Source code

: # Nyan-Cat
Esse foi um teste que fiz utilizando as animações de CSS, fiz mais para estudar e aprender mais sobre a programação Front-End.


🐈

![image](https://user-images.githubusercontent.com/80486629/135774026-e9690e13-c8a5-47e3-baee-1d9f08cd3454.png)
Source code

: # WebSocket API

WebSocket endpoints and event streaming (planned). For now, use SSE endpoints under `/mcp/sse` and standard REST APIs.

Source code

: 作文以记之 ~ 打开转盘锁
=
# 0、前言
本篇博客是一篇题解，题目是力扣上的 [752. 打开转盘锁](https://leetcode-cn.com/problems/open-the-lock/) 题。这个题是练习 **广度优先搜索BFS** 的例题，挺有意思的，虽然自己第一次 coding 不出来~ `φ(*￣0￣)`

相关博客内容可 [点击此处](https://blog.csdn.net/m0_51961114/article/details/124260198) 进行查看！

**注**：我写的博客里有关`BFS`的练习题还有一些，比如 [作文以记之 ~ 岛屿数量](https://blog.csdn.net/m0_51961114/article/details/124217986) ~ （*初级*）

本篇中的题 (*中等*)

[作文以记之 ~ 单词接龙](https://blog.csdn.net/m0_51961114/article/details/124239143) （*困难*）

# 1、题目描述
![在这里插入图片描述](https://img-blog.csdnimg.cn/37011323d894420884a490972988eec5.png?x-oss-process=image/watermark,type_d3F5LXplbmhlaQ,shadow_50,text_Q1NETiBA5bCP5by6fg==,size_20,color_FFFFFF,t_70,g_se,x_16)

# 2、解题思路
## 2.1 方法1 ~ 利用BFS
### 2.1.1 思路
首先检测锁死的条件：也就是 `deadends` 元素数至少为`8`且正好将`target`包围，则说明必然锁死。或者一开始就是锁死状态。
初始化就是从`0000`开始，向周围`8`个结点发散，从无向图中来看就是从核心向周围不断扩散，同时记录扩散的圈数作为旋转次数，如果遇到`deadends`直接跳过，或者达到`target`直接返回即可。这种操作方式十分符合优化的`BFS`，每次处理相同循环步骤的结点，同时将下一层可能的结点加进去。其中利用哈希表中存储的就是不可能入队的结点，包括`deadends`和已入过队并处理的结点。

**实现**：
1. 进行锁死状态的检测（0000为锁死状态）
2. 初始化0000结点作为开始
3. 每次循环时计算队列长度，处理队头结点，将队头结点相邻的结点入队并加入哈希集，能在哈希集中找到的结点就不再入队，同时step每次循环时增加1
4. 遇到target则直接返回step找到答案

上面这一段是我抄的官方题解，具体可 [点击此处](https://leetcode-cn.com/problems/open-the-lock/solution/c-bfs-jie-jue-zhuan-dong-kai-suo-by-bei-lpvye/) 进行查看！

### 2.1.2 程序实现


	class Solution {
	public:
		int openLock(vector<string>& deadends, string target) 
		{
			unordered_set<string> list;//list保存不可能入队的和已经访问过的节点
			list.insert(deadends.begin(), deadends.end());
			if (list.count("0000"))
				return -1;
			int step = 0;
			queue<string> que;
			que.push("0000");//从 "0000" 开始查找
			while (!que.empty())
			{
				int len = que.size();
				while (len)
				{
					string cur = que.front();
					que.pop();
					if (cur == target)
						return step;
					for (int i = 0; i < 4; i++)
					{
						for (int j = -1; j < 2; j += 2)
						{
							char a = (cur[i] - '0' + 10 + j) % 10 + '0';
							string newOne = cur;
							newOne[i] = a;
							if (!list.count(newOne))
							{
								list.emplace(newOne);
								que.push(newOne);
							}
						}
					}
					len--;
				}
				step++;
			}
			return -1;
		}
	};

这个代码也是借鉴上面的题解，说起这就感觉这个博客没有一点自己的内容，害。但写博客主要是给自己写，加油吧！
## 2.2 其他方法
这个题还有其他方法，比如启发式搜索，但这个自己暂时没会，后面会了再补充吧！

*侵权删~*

☆ ☆ ☆ ☆

> **Problem details**
Reproduce, word for word, all of the entries above.

> **Final answer**
Source code

: # Nyan-Cat
Esse foi um teste que fiz utilizando as animações de CSS, fiz mais para estudar e aprender mais sobre a programação Front-End.


🐈

![image](https://user-images.githubusercontent.com/80486629/135774026-e9690e13-c8a5-47e3-baee-1d9f08cd3454.png)
Source code

: # WebSocket API

WebSocket endpoints and event streaming (planned). For now, use SSE endpoints under `/mcp/sse` and standard REST APIs.

Source code

: 作文以记之 ~ 打开转盘锁
=
# 0、前言
本篇博客是一篇题解，题目是力扣上的 [752. 打开转盘锁](https://leetcode-cn.com/problems/open-the-lock/) 题。这个题是练习 **广度优先搜索BFS** 的例题，挺有意思的，虽然自己第一次 coding 不出来~ `φ(*￣0￣)`

相关博客内容可 [点击此处](https://blog.csdn.net/m0_51961114/article/details/124260198) 进行查看！

**注**：我写的博客里有关`BFS`的练习题还有一些，比如 [作文以记之 ~ 岛屿数量](https://blog.csdn.net/m0_51961114/article/details/124217986) ~ （*初级*）

本篇中的题 (*中等*)

[作文以记之 ~ 单词接龙](https://blog.csdn.net/m0_51961114/article/details/124239143) （*困难*）

# 1、题目描述
![在这里插入图片描述](https://img-blog.csdnimg.cn/37011323d894420884a490972988eec5.png?x-oss-process=image/watermark,type_d3F5LXplbmhlaQ,shadow_50,text_Q1NETiBA5bCP5by6fg==,size_20,color_FFFFFF,t_70,g_se,x_16)

# 2、解题思路
## 2.1 方法1 ~ 利用BFS
### 2.1.1 思路
首先检测锁死的条件：也就是 `deadends` 元素数至少为`8`且正好将`target`包围，则说明必然锁死。或者一开始就是锁死状态。
初始化就是从`0000`开始，向周围`8`个结点发散，从无向图中来看就是从核心向周围不断扩散，同时记录扩散的圈数作为旋转次数，如果遇到`deadends`直接跳过，或者达到`target`直接返回即可。这种操作方式十分符合优化的`BFS`，每次处理相同循环步骤的结点，同时将下一层可能的结点加进去。其中利用哈希表中存储的就是不可能入队的结点，包括`deadends`和已入过队并处理的结点。

**实现**：
1. 进行锁死状态的检测（0000为锁死状态）
2. 初始化0000结点作为开始
3. 每次循环时计算队列长度，处理队头结点，将队头结点相邻的结点入队并加入哈希集，能在哈希集中找到的结点就不再入队，同时step每次循环时增加1
4. 遇到target则直接返回step找到答案

上面这一段是我抄的官方题解，具体可 [点击此处](https://leetcode-cn.com/problems/open-the-lock/solution/c-bfs-jie-jue-zhuan-dong-kai-suo-by-bei-lpvye/) 进行查看！

### 2.1.2 程序实现


	class Solution {
	public:
		int openLock(vector<string>& deadends, string target) 
		{
			unordered_set<string> list;//list保存不可能入队的和已经访问过的节点
			list.insert(deadends.begin(), deadends.end());
			if (list.count("0000"))
				return -1;
			int step = 0;
			queue<string> que;
			que.push("0000");//从 "0000" 开始查找
			while (!que.empty())
			{
				int len = que.size();
				while (len)
				{
					string cur = que.front();
					que.pop();
					if (cur == target)
						return step;
					for (int i = 0; i < 4; i++)
					{
						for (int j = -1; j < 2; j += 2)
						{
							char a = (cur[i] - '0' + 10 + j) % 10 + '0';
							string newOne = cur;
							newOne[i] = a;
							if (!list.count(newOne))
							{
								list.emplace(newOne);
								que.push(newOne);
							}
						}
					}
					len--;
				}
				step++;
			}
			return -1;
		}
	};

这个代码也是借鉴上面的题解，说起这就感觉这个博客没有一点自己的内容，害。但写博客主要是给自己写，加油吧！
## 2.2 其他方法
这个题还有其他方法，比如启发式搜索，但这个自己暂时没会，后面会了再补充吧！

*侵权删~*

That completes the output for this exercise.